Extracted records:
+ + +

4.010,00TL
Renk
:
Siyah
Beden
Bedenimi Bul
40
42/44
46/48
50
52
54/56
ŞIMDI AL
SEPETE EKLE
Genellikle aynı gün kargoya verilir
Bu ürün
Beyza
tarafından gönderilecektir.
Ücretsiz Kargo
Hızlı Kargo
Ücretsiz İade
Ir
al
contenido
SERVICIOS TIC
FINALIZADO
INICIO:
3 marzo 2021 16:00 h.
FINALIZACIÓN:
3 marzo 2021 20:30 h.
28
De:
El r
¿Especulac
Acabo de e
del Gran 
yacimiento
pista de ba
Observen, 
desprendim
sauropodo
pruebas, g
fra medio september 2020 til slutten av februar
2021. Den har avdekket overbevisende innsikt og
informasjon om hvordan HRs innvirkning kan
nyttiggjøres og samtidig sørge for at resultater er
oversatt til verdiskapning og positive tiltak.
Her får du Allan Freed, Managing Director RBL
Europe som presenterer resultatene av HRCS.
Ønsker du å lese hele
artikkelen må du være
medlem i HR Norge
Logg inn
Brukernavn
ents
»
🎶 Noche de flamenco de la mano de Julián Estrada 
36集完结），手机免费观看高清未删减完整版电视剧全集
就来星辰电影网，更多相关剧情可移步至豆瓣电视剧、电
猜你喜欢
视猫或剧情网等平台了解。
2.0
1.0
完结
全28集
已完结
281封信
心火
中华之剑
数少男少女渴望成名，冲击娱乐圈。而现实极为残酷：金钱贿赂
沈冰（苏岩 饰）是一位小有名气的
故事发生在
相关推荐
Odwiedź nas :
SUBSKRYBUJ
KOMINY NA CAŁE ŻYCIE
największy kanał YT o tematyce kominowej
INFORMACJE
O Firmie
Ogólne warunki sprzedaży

+ + +

TASK INSTRUCTIONS: Repeat the entries exactly as they appear.

EXPECTED ANSWER:
4.010,00TL
Renk
:
Siyah
Beden
Bedenimi Bul
40
42/44
46/48
50
52
54/56
ŞIMDI AL
SEPETE EKLE
Genellikle aynı gün kargoya verilir
Bu ürün
Beyza
tarafından gönderilecektir.
Ücretsiz Kargo
Hızlı Kargo
Ücretsiz İade
Ir
al
contenido
SERVICIOS TIC
FINALIZADO
INICIO:
3 marzo 2021 16:00 h.
FINALIZACIÓN:
3 marzo 2021 20:30 h.
28
De:
El r
¿Especulac
Acabo de e
del Gran 
yacimiento
pista de ba
Observen, 
desprendim
sauropodo
pruebas, g
fra medio september 2020 til slutten av februar
2021. Den har avdekket overbevisende innsikt og
informasjon om hvordan HRs innvirkning kan
nyttiggjøres og samtidig sørge for at resultater er
oversatt til verdiskapning og positive tiltak.
Her får du Allan Freed, Managing Director RBL
Europe som presenterer resultatene av HRCS.
Ønsker du å lese hele
artikkelen må du være
medlem i HR Norge
Logg inn
Brukernavn
ents
»
🎶 Noche de flamenco de la mano de Julián Estrada 
36集完结），手机免费观看高清未删减完整版电视剧全集
就来星辰电影网，更多相关剧情可移步至豆瓣电视剧、电
猜你喜欢
视猫或剧情网等平台了解。
2.0
1.0
完结
全28集
已完结
281封信
心火
中华之剑
数少男少女渴望成名，冲击娱乐圈。而现实极为残酷：金钱贿赂
沈冰（苏岩 饰）是一位小有名气的
故事发生在
相关推荐
Odwiedź nas :
SUBSKRYBUJ
KOMINY NA CAŁE ŻYCIE
największy kanał YT o tematyce kominowej
INFORMACJE
O Firmie
Ogólne warunki sprzedaży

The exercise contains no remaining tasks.